— Я тебя люблю. Я всегда тебя любила. Ты не навечно в депрессии. Так сказал Алекс.
Мне против воли пришлось ее поправить.
— Он сказал, что месяц депрессии в году — обычное явление для тех, кто пережил насилие, страдание или другую травму. Любимая, я старше всех психологических тестов на свете, а это значит, что моя депрессия может затянуться на десятки лет.
— Ну и что, если я хочу работать над ней вместе с тобой?
Я вдруг почувствовал, что устал работать над собой и искать себя. Я так и не нашел в себе ничего, стоящего радости. Ее энтузиазм порождали возможность смерти и упрямая вера в нашу любовь. Я никогда еще так сильно не любил ее, как сейчас.
— Ялюблю тебя, Эшли, но, боюсь, люблю слишком сильно, чтобы позволить навеки запереть себя в мрачной пещере. Я скорее расстанусь с тобой, чем решусь на такое. — Я тотчас раскаялся в сказанном. Как можно было не заметить манипуляции? Она бросалась в глаза!
— О, Влад, ты такой благородный. Но я хочу стать бессмертной. Пожалуйста! Я не шучу. — Она обхватила наманикюренными пальчиками безупречные бедра.
Через три сеанса я позволил себя убедить, хоть и не был в восторге от перспективы вечности вдвоем. Мы вместе отправились домой, где Эшли подготовила роскошные декорации для сцены Великого Соблазнения. Ей хотелось возродиться в роскоши.
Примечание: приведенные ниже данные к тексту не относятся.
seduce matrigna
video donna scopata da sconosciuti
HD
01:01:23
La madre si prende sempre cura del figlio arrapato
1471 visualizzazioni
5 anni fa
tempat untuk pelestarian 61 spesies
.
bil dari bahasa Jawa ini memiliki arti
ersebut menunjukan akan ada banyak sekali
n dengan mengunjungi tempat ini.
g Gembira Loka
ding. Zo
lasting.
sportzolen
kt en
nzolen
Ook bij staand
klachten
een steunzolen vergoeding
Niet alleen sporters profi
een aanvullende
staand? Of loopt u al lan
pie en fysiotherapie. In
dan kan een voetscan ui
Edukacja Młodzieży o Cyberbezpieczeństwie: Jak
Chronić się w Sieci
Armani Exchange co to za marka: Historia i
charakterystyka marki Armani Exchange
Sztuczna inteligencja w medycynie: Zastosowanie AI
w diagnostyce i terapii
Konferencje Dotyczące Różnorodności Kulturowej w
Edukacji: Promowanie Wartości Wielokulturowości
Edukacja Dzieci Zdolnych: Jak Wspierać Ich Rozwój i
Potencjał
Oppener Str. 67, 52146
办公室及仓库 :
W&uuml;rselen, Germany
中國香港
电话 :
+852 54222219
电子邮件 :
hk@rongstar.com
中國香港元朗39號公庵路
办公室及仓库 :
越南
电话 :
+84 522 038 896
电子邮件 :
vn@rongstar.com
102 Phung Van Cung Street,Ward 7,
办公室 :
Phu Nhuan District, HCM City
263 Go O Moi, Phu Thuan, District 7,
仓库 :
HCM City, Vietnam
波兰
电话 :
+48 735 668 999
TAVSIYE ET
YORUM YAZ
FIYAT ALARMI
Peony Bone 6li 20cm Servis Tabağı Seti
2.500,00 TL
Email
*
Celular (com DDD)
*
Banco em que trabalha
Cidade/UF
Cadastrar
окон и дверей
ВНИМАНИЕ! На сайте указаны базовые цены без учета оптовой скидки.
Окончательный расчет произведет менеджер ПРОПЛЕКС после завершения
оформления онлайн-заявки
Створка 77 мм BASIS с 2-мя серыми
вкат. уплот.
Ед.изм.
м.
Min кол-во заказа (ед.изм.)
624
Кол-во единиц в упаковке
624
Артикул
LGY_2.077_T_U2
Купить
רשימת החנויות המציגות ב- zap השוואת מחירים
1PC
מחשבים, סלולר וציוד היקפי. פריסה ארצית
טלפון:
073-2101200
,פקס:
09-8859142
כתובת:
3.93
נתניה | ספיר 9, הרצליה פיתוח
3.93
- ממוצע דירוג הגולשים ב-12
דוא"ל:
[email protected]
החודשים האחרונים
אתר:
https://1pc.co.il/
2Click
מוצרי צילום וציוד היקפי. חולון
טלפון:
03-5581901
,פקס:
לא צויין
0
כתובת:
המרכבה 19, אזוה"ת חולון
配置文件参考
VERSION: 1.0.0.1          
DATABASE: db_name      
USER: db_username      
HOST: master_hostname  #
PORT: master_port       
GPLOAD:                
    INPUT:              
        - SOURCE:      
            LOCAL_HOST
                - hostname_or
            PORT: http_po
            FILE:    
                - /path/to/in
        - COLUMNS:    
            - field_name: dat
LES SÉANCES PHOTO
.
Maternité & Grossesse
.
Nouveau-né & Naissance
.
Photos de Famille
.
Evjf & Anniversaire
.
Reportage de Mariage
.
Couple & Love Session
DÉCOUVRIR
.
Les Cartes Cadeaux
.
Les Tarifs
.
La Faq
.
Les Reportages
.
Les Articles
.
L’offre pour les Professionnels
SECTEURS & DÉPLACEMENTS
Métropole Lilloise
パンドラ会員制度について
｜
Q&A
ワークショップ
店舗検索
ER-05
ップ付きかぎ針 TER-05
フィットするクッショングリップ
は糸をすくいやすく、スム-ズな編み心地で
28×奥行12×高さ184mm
Нас ожидали тысяча свечей, двадцать горшочков с курящимися благовониями, шелковые простыни и стол с изысканными сластями. Едва приступив, я понял, что все не так и что мои проклятые эмоции не вспыхнут, позволяя и мне ощутить это великолепие. Эшли же, напротив, была пылкой и страстной.
Когда все кончилось, мне вдруг захотелось посмотреть в лицо восходящему солнцу. Эшли некоторое время была совсем плоха, но, как я и ожидал, быстро оправилась. Ждал я и того, что бессмертие ее изменит. Только не представлял, с какой скоростью произойдет эта метаморфоза.
Не прошло и недели, как она позвала меня в спальню, где раскинулась на постели во всей скучающей бессмертной красе.
— Ты мне больше не нравишься, Влад. Скулишь, хнычешь, без умолку твердишь, как тебе не хватает себя прежнего. Мне тоже его не хватает. Поэтому я ухожу. Хочу найти кого-то, кто мог бы вместе со мной чувствовать радость жизни и улыбаться. Я столько лет не слышала твоего смеха!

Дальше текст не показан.